Scottish Court promotes Alternative Dispute Resolution

Although we are London based, and have only one other office globally (in Dubai), as a firm we provide advice to, and meet, clients all over the world. Our reach even extends to Scotland!

Being Scots Law qualified I try to keep an eye on the construction market in Scotland – both legally and commercially. From a personal perspective my eyes are somewhat distracted at the moment by the development of a new main stand at Tynecastle Park, Edinburgh, which interestingly is being procured under a construction management model (no main contractor), with the new stand being constructed over and around the current main stand whilst still in operation. This is similar, albeit on a smaller scale, to the construction of the new stand at Anfield.

I digress…

The point of this blog is to highlight a new Practice Note issued on 27 March 2017 by the Court of Session (Scotland’s High Court) relating to Commercial Actions. A Commercial Action in the Court of Session is the closest Scotland has to proceedings raised in the TCC.  A Practice Note gives guidance as to the manner in which a certain court might deal with procedure and what is expected of legal advisers in proceedings.
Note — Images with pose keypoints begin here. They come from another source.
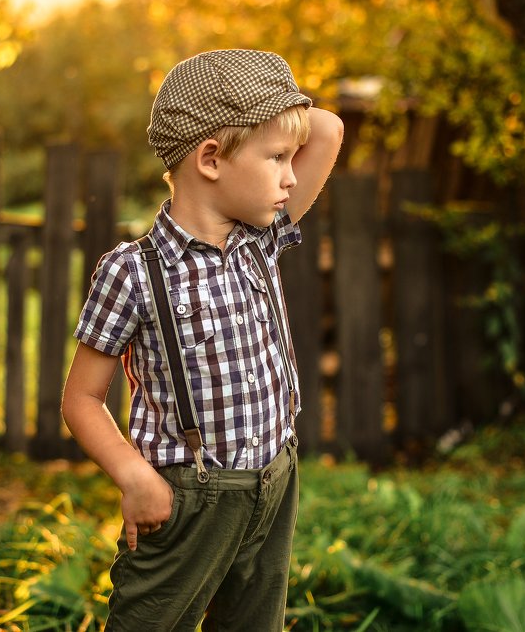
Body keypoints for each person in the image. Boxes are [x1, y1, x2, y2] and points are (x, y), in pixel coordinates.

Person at [61, 49, 344, 631]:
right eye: (277, 158)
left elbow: (328, 128)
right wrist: (133, 476)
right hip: (189, 499)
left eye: (292, 158)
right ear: (210, 158)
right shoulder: (134, 271)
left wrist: (271, 104)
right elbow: (81, 399)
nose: (292, 176)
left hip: (275, 480)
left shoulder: (260, 240)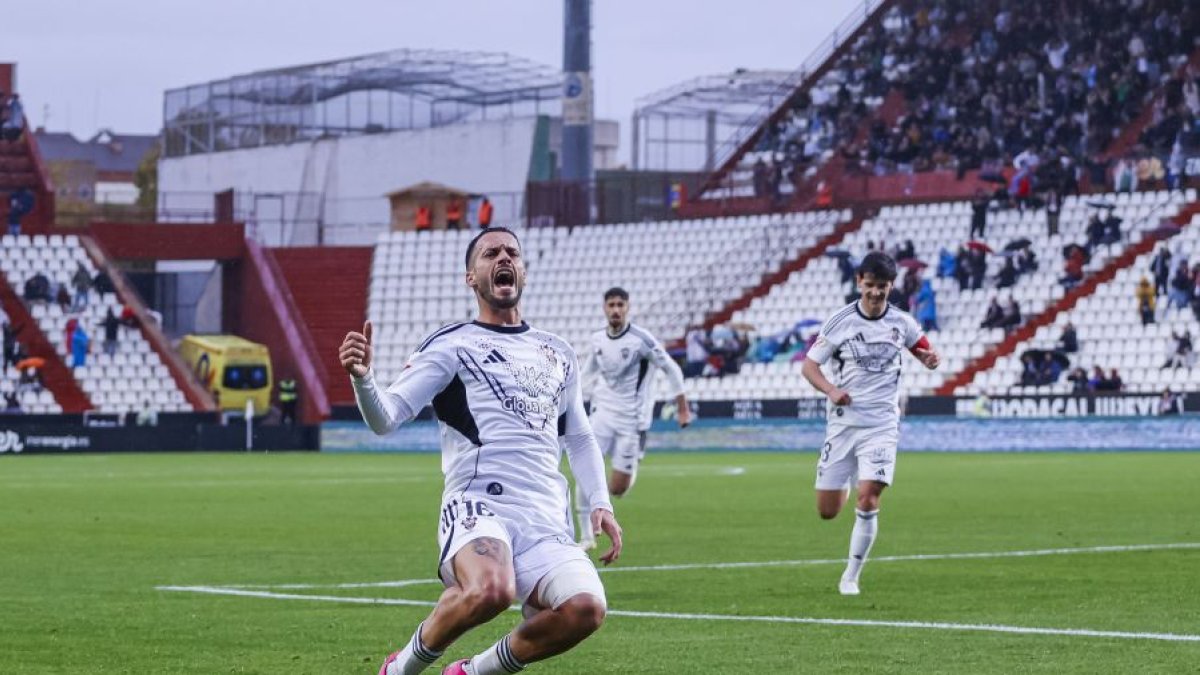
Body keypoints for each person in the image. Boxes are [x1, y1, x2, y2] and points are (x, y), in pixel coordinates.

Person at [339, 227, 622, 675]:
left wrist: (601, 504)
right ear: (472, 277)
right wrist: (362, 378)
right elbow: (386, 418)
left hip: (544, 516)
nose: (503, 258)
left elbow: (580, 436)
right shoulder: (452, 345)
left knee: (586, 609)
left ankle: (473, 672)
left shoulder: (557, 352)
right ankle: (400, 669)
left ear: (523, 271)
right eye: (491, 253)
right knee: (491, 590)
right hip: (479, 502)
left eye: (512, 252)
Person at [801, 251, 940, 596]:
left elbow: (924, 349)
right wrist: (831, 390)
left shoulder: (902, 322)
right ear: (859, 282)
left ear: (891, 286)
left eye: (883, 286)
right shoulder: (840, 321)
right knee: (827, 511)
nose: (876, 292)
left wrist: (930, 358)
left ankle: (851, 576)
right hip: (844, 425)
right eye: (870, 285)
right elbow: (809, 367)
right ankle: (849, 476)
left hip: (881, 425)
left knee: (869, 498)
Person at [576, 287, 691, 550]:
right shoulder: (597, 340)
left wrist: (682, 407)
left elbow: (671, 369)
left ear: (627, 308)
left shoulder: (642, 340)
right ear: (604, 308)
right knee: (585, 468)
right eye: (611, 305)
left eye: (620, 305)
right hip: (603, 413)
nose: (615, 310)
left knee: (618, 489)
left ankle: (602, 497)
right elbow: (587, 374)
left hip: (632, 422)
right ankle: (586, 536)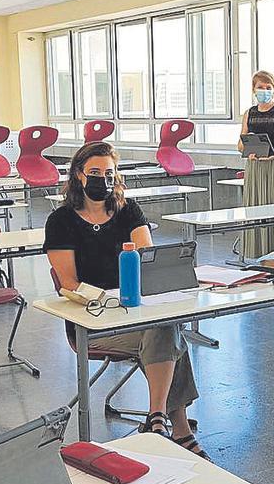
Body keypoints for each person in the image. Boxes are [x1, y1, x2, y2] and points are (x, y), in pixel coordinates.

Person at [44, 142, 208, 460]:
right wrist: (108, 303)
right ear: (78, 175)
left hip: (135, 311)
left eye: (109, 173)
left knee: (163, 329)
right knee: (169, 336)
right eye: (94, 173)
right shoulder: (61, 221)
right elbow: (69, 284)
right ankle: (177, 428)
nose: (102, 179)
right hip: (93, 320)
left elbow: (146, 261)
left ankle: (157, 420)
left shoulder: (128, 210)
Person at [237, 70, 274, 258]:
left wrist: (273, 156)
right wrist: (248, 149)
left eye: (268, 88)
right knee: (254, 207)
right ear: (254, 90)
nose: (264, 91)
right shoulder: (249, 113)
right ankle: (255, 255)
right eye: (260, 87)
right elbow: (240, 143)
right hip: (255, 167)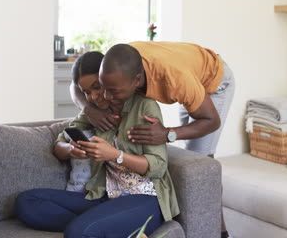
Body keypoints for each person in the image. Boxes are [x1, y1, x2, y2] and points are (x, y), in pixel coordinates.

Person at [72, 42, 235, 238]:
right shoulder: (114, 62)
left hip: (214, 79)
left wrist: (168, 134)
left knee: (200, 160)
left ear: (137, 80)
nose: (106, 97)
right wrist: (89, 110)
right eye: (103, 88)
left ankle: (219, 232)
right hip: (189, 71)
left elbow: (211, 120)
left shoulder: (175, 80)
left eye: (113, 91)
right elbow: (74, 85)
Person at [15, 51, 179, 238]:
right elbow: (59, 143)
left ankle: (96, 226)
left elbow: (158, 167)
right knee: (27, 202)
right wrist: (70, 150)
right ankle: (105, 226)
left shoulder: (144, 106)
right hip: (104, 196)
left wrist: (115, 155)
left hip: (145, 198)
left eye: (96, 87)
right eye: (86, 92)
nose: (93, 97)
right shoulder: (94, 113)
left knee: (77, 232)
" A Practice Note gives guidance as to the manner in which a certain court might deal with procedure and what is expected of legal advisers in proceedings. "

There is no formal “pre-action protocol” for commercial or contractual disputes, such that our English clients would recognise, in Scotland. There is, however, a requirement for pre-action communication between the parties with the aim of ensuring that the nature and extent of the dispute has been the subject of careful discussion between the parties. Alternative Dispute Resolution (“ADR”) was mentioned in the previous Practice Note, now replaced, but this was really more of a nudge than anything more forceful.

ADR takes a bit more of the centre stage in the new Practice Note, although it remains relatively gentle. Parties “should” now “consider” referral of the dispute to ADR before raising proceedings. There are also potential cost implications if the parties have not properly considered whether starting the court action is truly necessary.

Post-commencement of proceedings, the court will take a proactive role in assessing whether a joint meeting between the parties ought to take place, in which respect a commercial judge can order that such a meeting takes place specifically with a view to the parties exploring whether or not settlement is possible or whether the issues in dispute can be restricted. There is an additional requirement for parties to consider ADR in advance of the procedural hearing.

Finally, but importantly, sanctions. It is easiest simply to quote the relevant paragraph:

“Any failure of a party to comply with a provision in the rules or a court order may result in a refusal to extend deadlines, dismissal of the action or counterclaim, decree in terms of the conclusions of the summons or counterclaim or a finding of expenses.”

This process is similar to the English pre-action protocol system although arguably less structured. It is certainly less prescriptive. However, the risk of costs sanctions is present if parties do not seriously consider ADR. There would be nothing, of course, to stop parties agreeing that a Scottish-based contract incorporates the Construction and Engineering Pre-Action Protocol as part of the dispute resolution mechanics. Such agreement might depend on a party’s attitude to ADR.